I'm assuming you have fixed rectangles (i.e., you can't choose how big your rectangles are, and where they are positioned). If you could choose the size of the rectangles, the problem would be trivial. If you could choose where to position your rectangles, this would also be a different problem (solved by another greedy algorithm).
For more details, you need to tell us how your rectangles and points are specified, and how they are stocked---or whether you need help picking a good data structure given your input format.
Now, a greedy solution to your problem is to proceed as follow. Initially begin with all rectangles "chosen" as covering points. Then, one by one, remove the rectangle covering the least amount of points, until you have only K rectangles in your set. The complexity of this algorithm is polynomial, and its efficiency hinges on how you are going to implement the query "find out which rectangle covers the least points". Using a heap, you could do this in O(1), with a pre-processing phase to build the heap (the complexity of which will depend on how your points are stored).

• **Dataset records**:
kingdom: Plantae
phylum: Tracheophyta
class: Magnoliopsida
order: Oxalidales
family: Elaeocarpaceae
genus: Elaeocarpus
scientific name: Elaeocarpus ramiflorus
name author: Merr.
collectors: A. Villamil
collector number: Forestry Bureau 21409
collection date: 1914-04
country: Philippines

• **Tasks to perform**:
- A) In the post on choosing K rectangles to cover points, what is stated on each of the following?
(i) What would make the problem trivial?
(ii) At each step of the greedy method, which rectangle is removed?
(iii) Using a heap, in what time could the query "find out which rectangle covers the least points" be done?
- B) Rewrite the part of the post on choosing K rectangles that opens with the words containing "I'm assuming you" and closes with "your input format.", replacing "stocked" with "stored".
- C) Continue the post on choosing K rectangles from where it stops.

• **Answers for the tasks**:
- A)
(i) Being able to choose the size of the rectangles.
(ii) The rectangle covering the least amount of points.
(iii) In O(1).

- B)
I'm assuming you have fixed rectangles (i.e., you can't choose how big your rectangles are, and where they are positioned). If you could choose the size of the rectangles, the problem would be trivial. If you could choose where to position your rectangles, this would also be a different problem (solved by another greedy algorithm).
For more details, you need to tell us how your rectangles and points are specified, and how they are stored---or whether you need help picking a good data structure given your input format.

- C)
EDIT : the problem with this solution is that at each step, the answer to "will make it so I have the least amount of points uncovered" is not unique, several rectangles can, at that step, fill the criterion; in the end, it may turn out that one choice would have been better than another, and this could not have been determined at that step...
/---------\
|2 |
/-----\ /-------\
|1 | *| |* | 3|
\-----/ \-------/
| |
\---------/
For example, here, all rectangles are tied: if you remove any one rectangle, you will uncover no points. However it is obvious to see that the best 1-solution is to have rectangle 2 cover the points (note that rectangles 1 and 3 could be arbitrarily wide, so size is not a telling factor).